▸ **GIVEN INSTRUCTION**
Set down the stretch of the exoplanets syllabus from "What's inside" through "us all: exoplanets.", word for word.

▸ **READING TEXT**
The Diversity of Exoplanets from Coursera

What's inside

Syllabus

Cover the basics

If you want to talk about exoplanets, there is no miracle, you have to go through the fundamentals of astrophysics. This is why we propose that you first approach astrophysics from a more historical and fundamental point of view. How did the representation of the universe evolve? How was the modern vision of "celestial mechanics" constructed? You will have the pleasure of discovering the answers to some of these questions. However, in order to go further in this course, we will also see Kepler's three laws as well as some basic notions about protoplanetary disks, planets or star formation. In this first module, we propose to lay the foundations necessary to deal with the concept that interests us all: exoplanets.

Planet detection I

In this second module we will focus on the detection of exoplanets. Together we will discover three methods for detecting extrasolar planets. (1) Radial velocities, which allowed the first detections of hot Jupiters. (2) Astrometry, a method that the Gaia satellite has greatly contributed to boosting. (3) Direct imaging, the only way to really see planetary companions. Don't be scared off by the mathematical approach used to describe these methods. A general understanding is sufficient to follow the next few weeks of the course.

Planet detection II

For this third module, we remain in planet detection. However, this time we will explore the specific case of a planet being seen nearly edge-on and transiting its star. The observation of exoplanet eclipses (transits and occultations) provides us with a wealth of parameters and is currently the most powerful technique to study the structure and other intrinsic properties of planets. In this module, you will therefore have the opportunity to discover mainly how to apply the transit method, but also, at the end of the module, the main outcomes that have been obtained through the use of the transit method.

Statistical results I

Now let's dive into statistics! In this module, we will be interested in the statistical properties of planetary systems. We have chosen to use a chronological approach to do so. First of all, you will discover the first results of the radial velocity programs which unveiled the great diversity of planetary systems. We will then compare these results with those obtained more recently by the transit surveys and the most recent radial velocity surveys. The statistical results of these research programs have brought to light a multiplicity of discoveries around exoplanets. You will have the pleasure of discovering them throughout this module.

▸ **EXTRACTED MATERIAL**

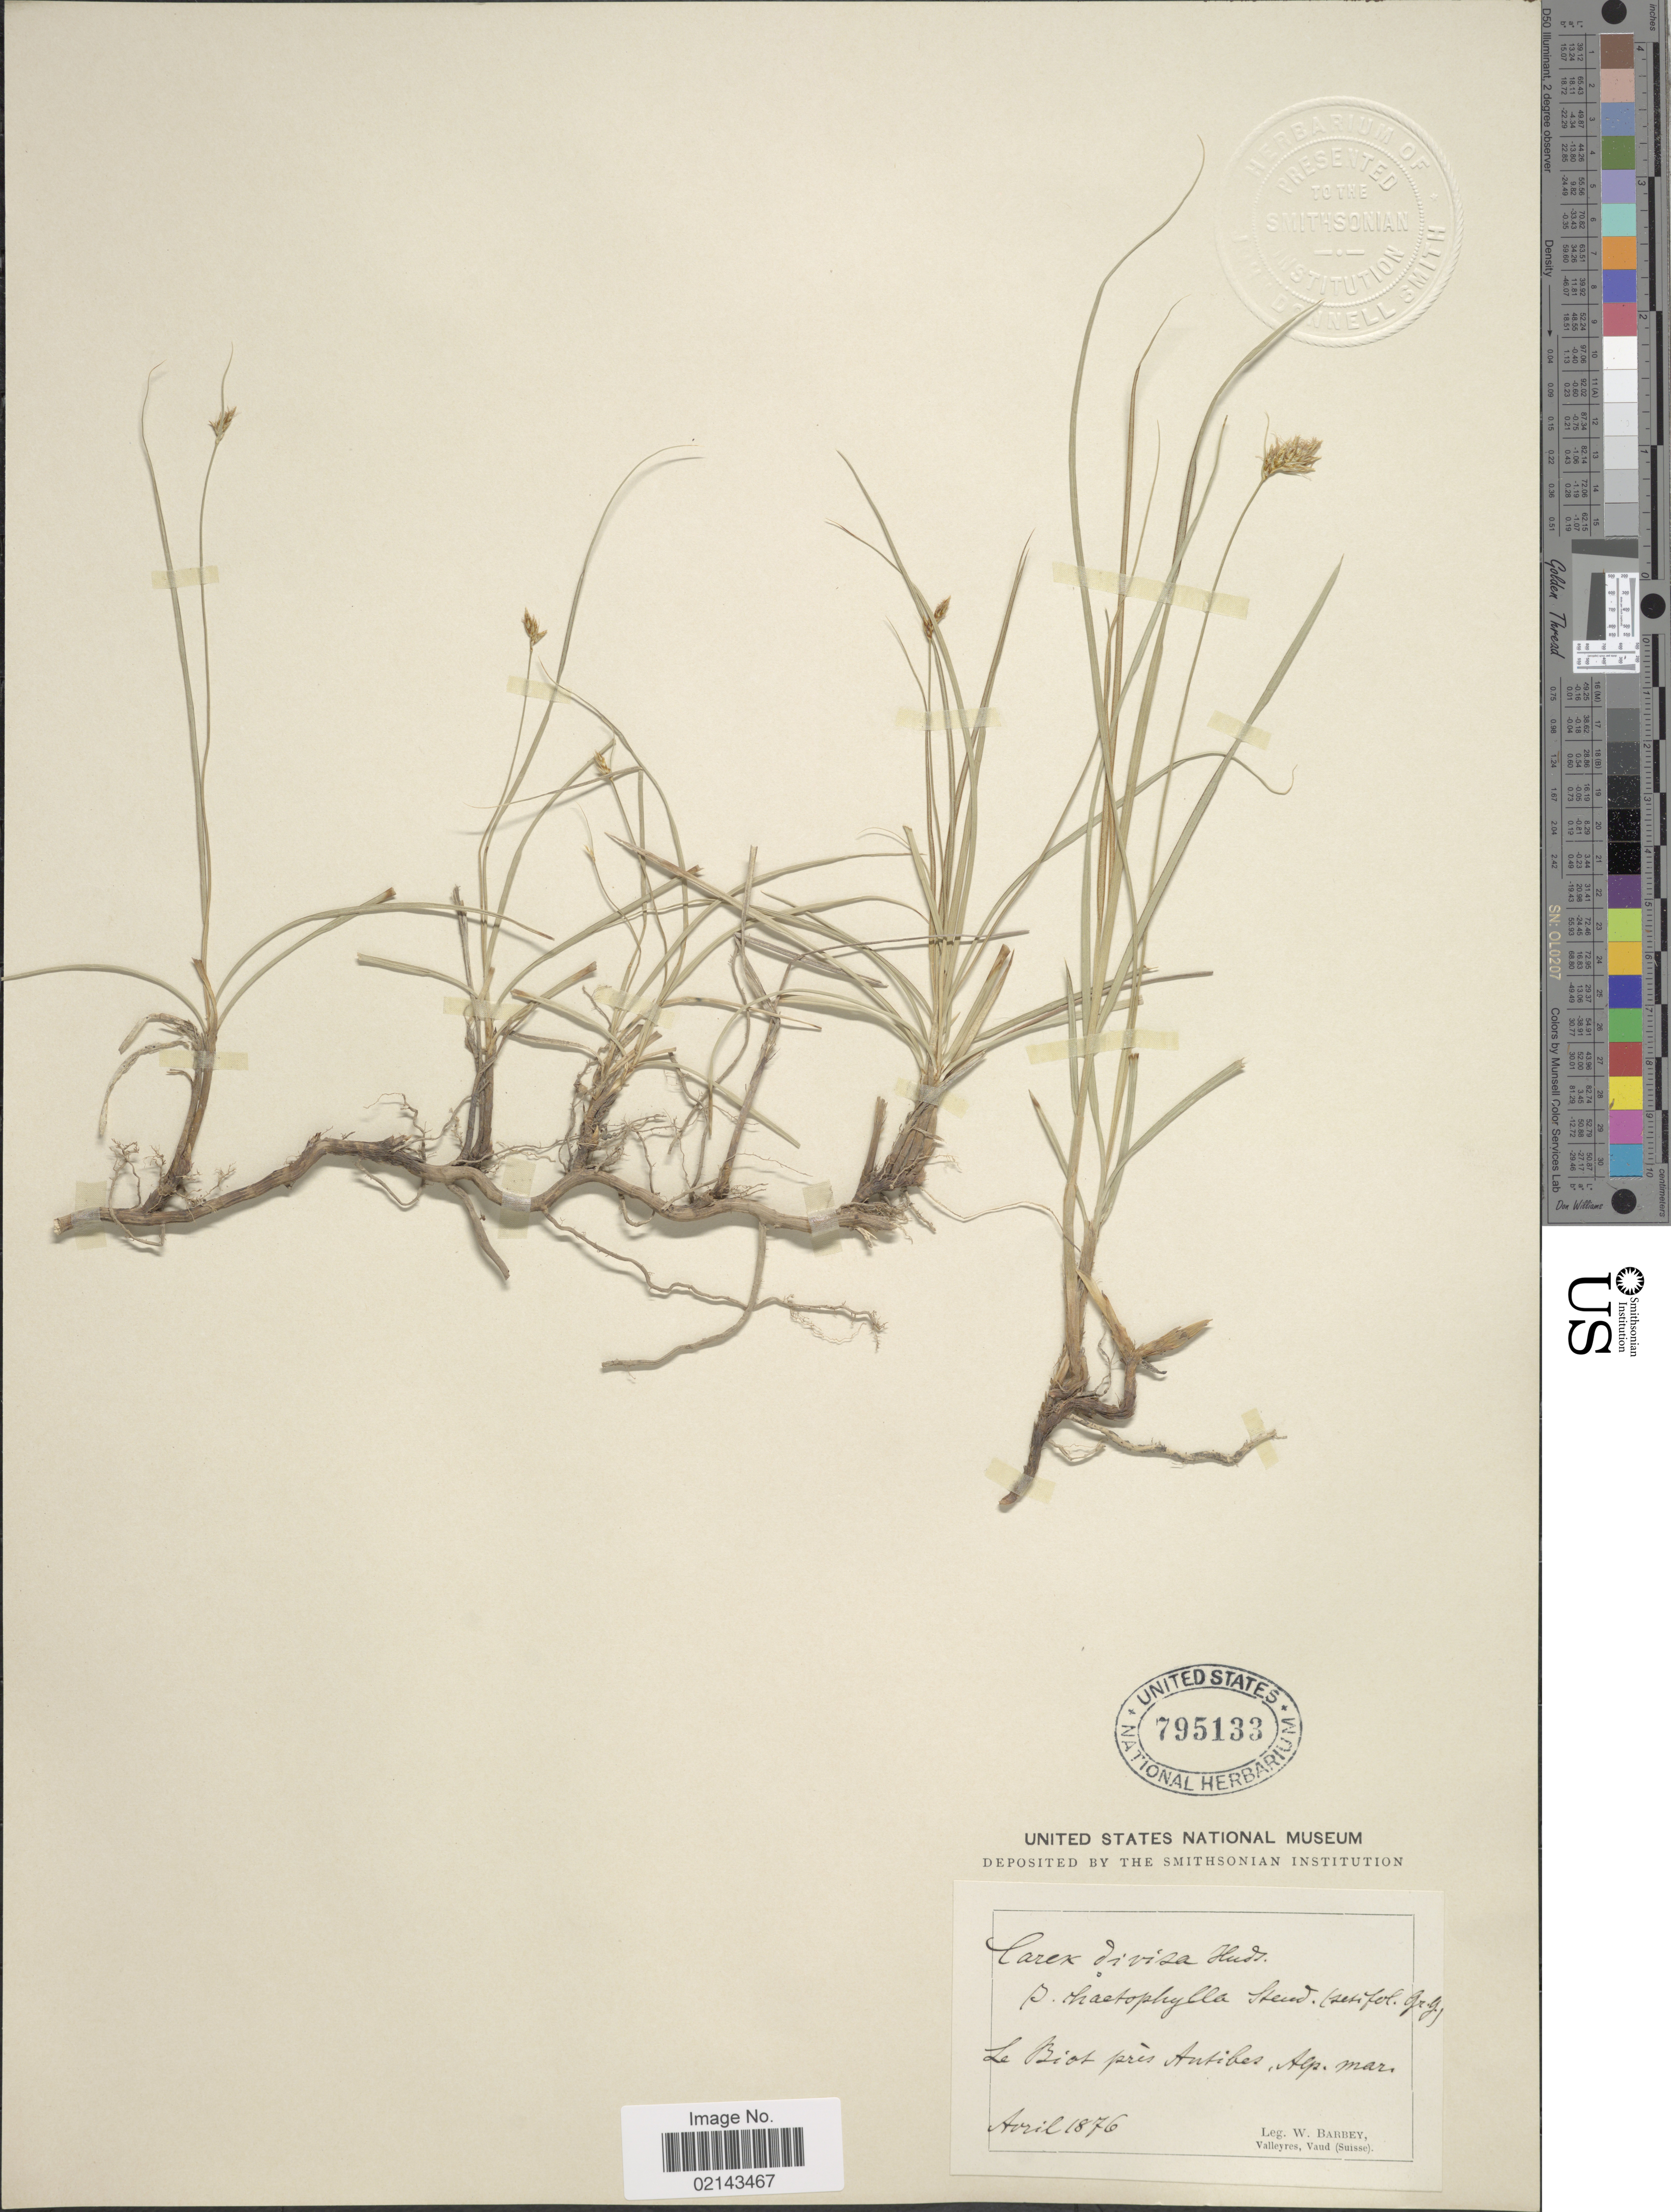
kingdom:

==

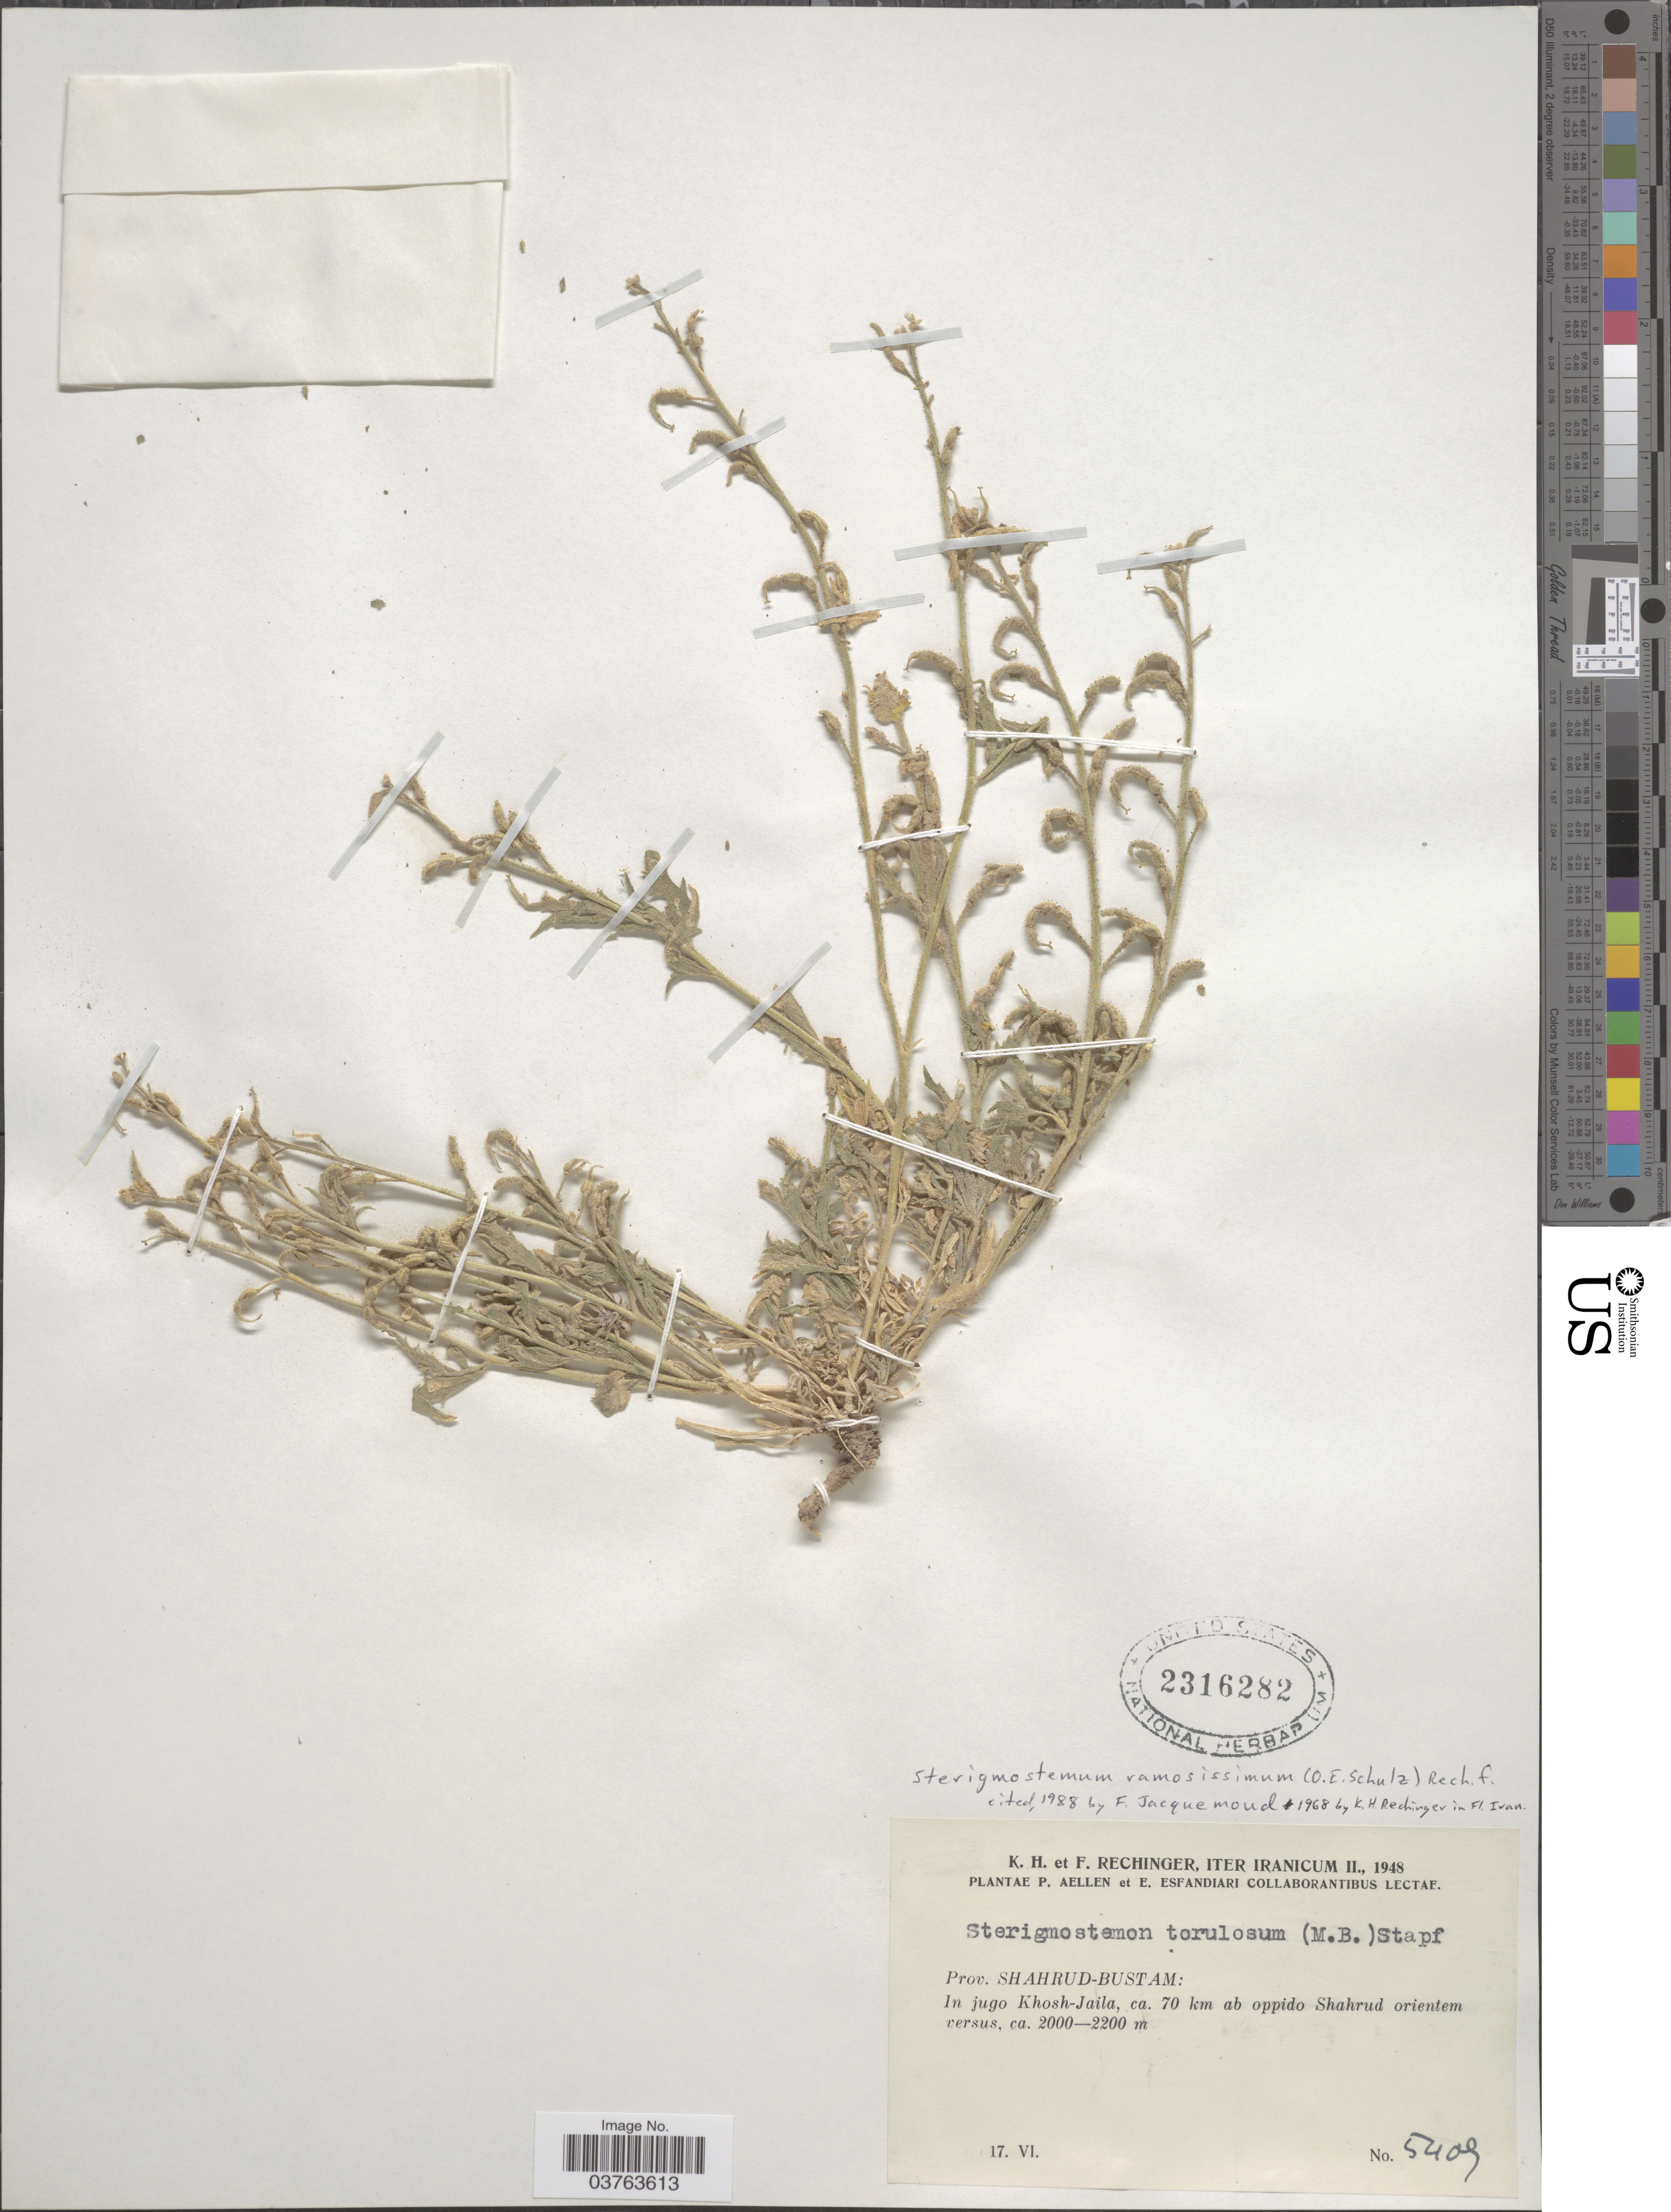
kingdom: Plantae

▸ **THE RESPONSE**
What's inside

Syllabus

Cover the basics

If you want to talk about exoplanets, there is no miracle, you have to go through the fundamentals of astrophysics. This is why we propose that you first approach astrophysics from a more historical and fundamental point of view. How did the representation of the universe evolve? How was the modern vision of "celestial mechanics" constructed? You will have the pleasure of discovering the answers to some of these questions. However, in order to go further in this course, we will also see Kepler's three laws as well as some basic notions about protoplanetary disks, planets or star formation. In this first module, we propose to lay the foundations necessary to deal with the concept that interests us all: exoplanets.